** PASSAGE SHOWN **
A work by Leonard Combier is like a riddle that can never quite be solved. Something always slips your notice or escapes your eye, resisting your attempt to unravel every clue. Indeed, the young French artist’s imagination runs so wild that each of his works is a world unto itself.

Ever since he could hold a pencil, Combier, a self-taught artist, has been driven by a frenzy of artistic creation. His drawings gradually developed and grew in complexity, finally persuading him to leave his prestigious business school behind and devote himself entirely to his art. The rigour and rationality of his studies nevertheless shine through his paintings as each sets its own paradigm of societies, rules, landscapes and inventions. In truth, Combier’s talents as an artist rival his skill as a storyteller, their convergence giving rise to a magical universe. A magical universe, reminiscent of the one Lewis Caroll created for Alice as she chose between multiple worlds of changing sizes; or the one Mary Poppins discovered when jumping through a painting; or even the one in Inception, where different levels of consciousness come into play. Combier’s work therefore demands focused attention and receptivity. 

The beauty of the work first catches the viewer’s eye. Joie de vivre emanates from the wide range of bright, acidic colours carefully chosen by the artist from his vast and varied collection of felt-tip pens. The work’s extraordinary detail then draws the viewer in: the multiplicity of the shapes in the background, the texts transcribed in their entirety, the interlocking mechanisms, like a complex pinball machine, and the variable geometric features displayed in the faces of the characters.

** Data extracted from a collection **
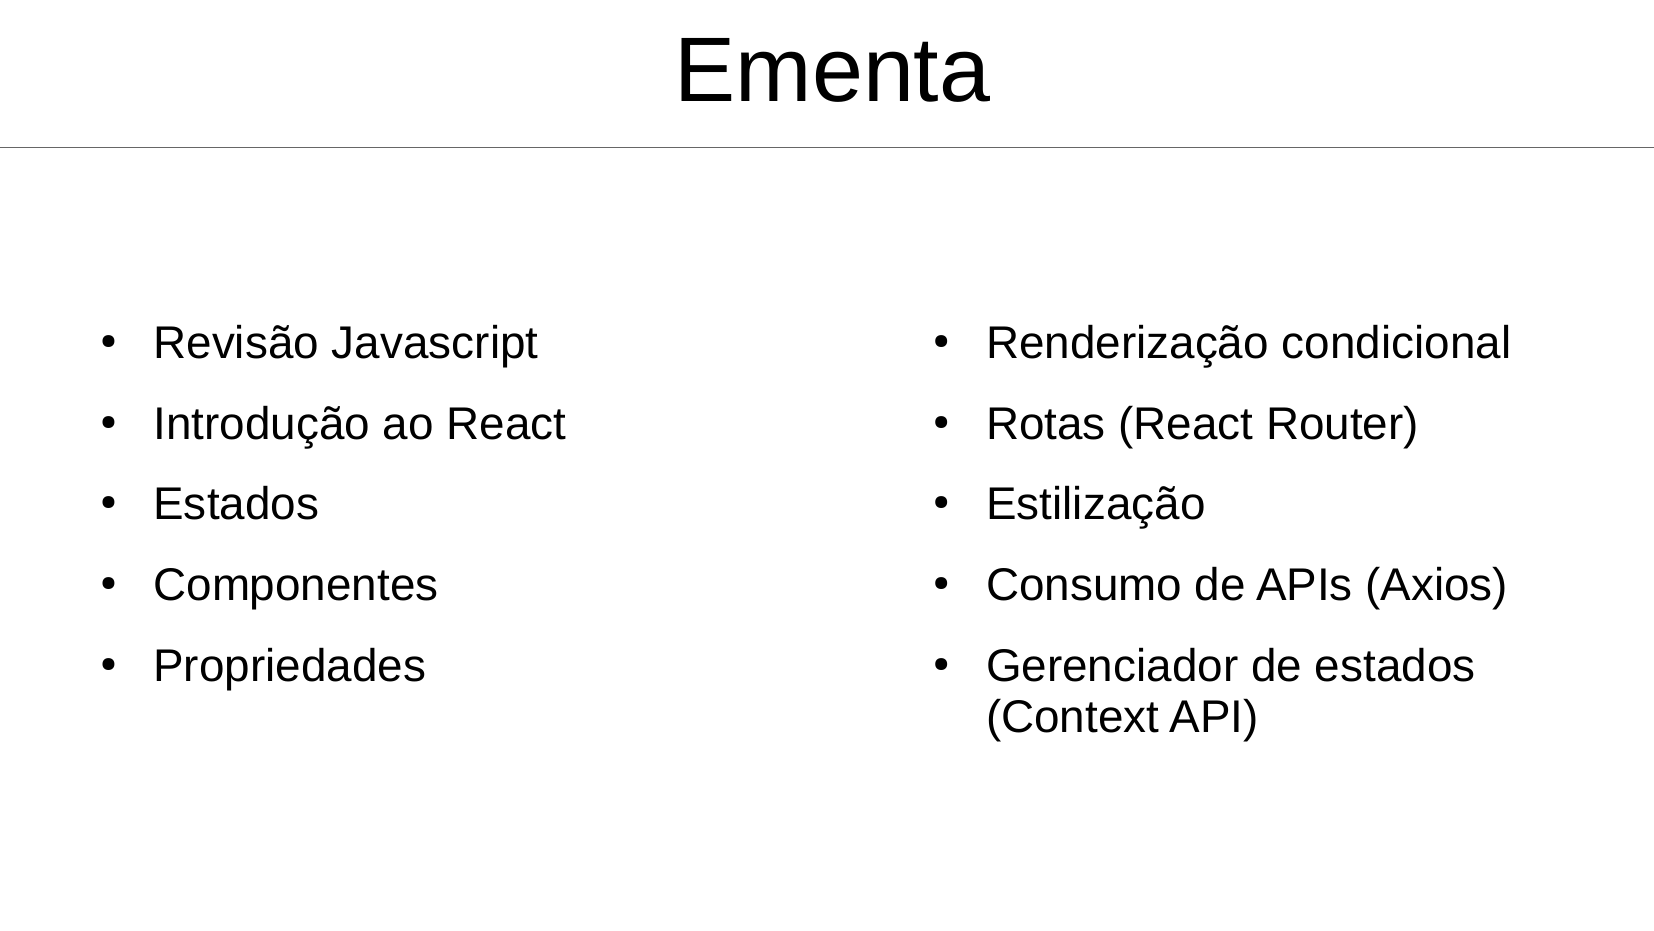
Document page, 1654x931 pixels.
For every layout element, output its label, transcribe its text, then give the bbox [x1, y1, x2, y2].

list Revisão Javascript Introdução ao React Estados Componentes Propriedades [82, 316, 739, 857]
title Ementa [88, 0, 1577, 147]
list Renderização condicional Rotas (React Router) Estilização Consumo de APIs (Axios) Gerenciador de estados (Context API) [915, 316, 1571, 857]
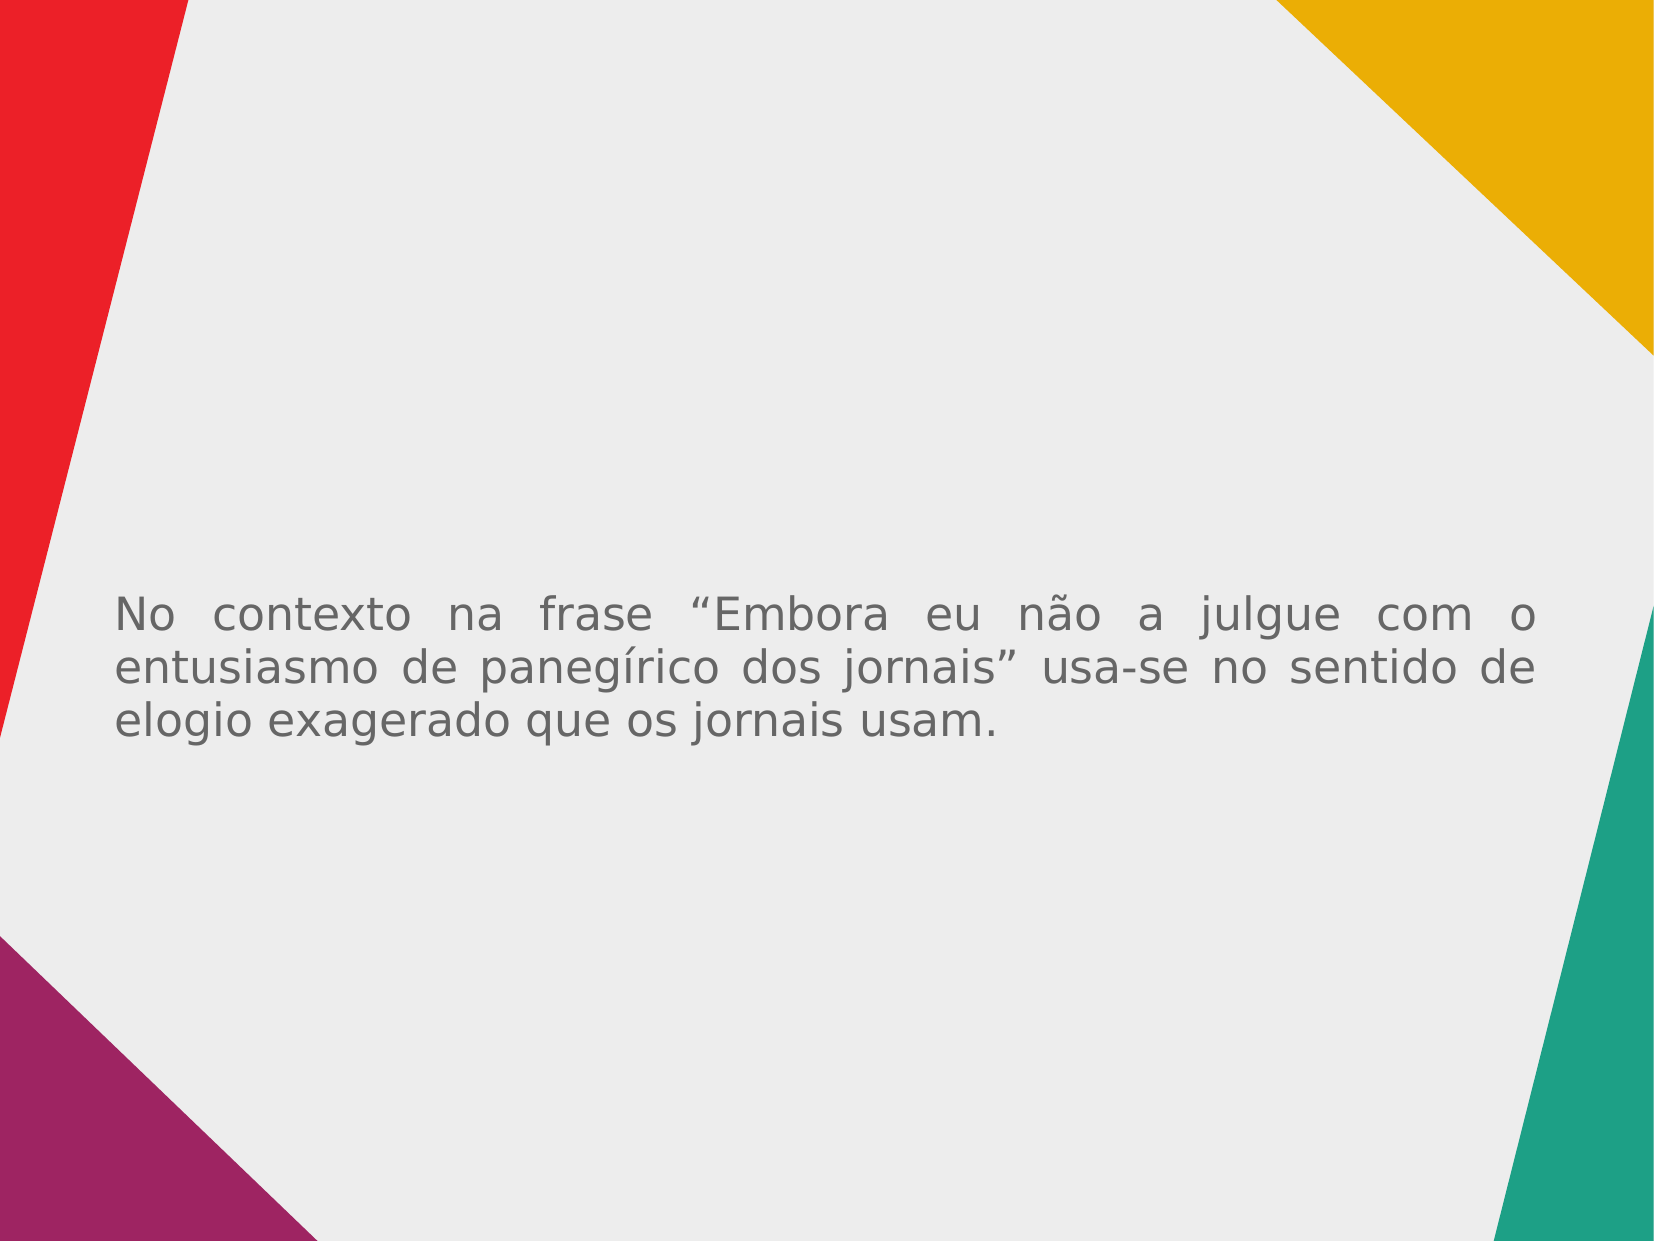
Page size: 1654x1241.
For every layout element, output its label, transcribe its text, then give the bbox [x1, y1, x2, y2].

text_box No contexto na frase “Embora eu não a julgue com o entusiasmo de panegírico dos jornais” usa-se no sentido de elogio exagerado que os jornais usam. [114, 302, 1539, 1033]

** TASK LIST **
a – Return the section of the Leonard Combier passage from "The beauty of" to "of the characters.", word for word.
b – According to the Leonard Combier passage, each of his paintings sets its own paradigm of what things? List them.
c – Please continue the Leonard Combier passage from the point where it stops.

** PER-TASK OUTPUTS **
a –
The beauty of the work first catches the viewer’s eye. Joie de vivre emanates from the wide range of bright, acidic colours carefully chosen by the artist from his vast and varied collection of felt-tip pens. The work’s extraordinary detail then draws the viewer in: the multiplicity of the shapes in the background, the texts transcribed in their entirety, the interlocking mechanisms, like a complex pinball machine, and the variable geometric features displayed in the faces of the characters.

b – societies, rules, landscapes, inventions

c –
Robert Combas comes to mind as an inspirational forerunner of Léonard Combier; both artists depict a myriad of real or imaginary figures against highly elaborate backgrounds. However, the titles of Combas’ works lend substance to the stories they tell, whereas those told by Combier, contained entirely within the frames of his paintings, are given greater scope through the multiple twists and turns developed by their omniscient narrator. Indeed, Combier’s work is comparable to a giant chemical laboratory. Each component is linked to the next, forming a chain reaction where everything interrelates until the work finally emerges as a whole. There is no room for error, no matter how slight, given the impact it would have on the entire system in the painting, thus causing irremediable repercussions on the work as a whole, and its meaning. 

This is particularly exemplified in a composition of 2016 with its fifteen interchangeable panels, a work which took more time to draw than any other according to the artist. Conceiving such a work is equivalent to solving a complex mathematical equation since whatever its configuration, each detail of its multiple components must interlock with the next. Moreover, each combination changes the narrative, revealing the extent of the artist’s rich imagination whose every twist and turn work like the mechanisms of Russian dolls.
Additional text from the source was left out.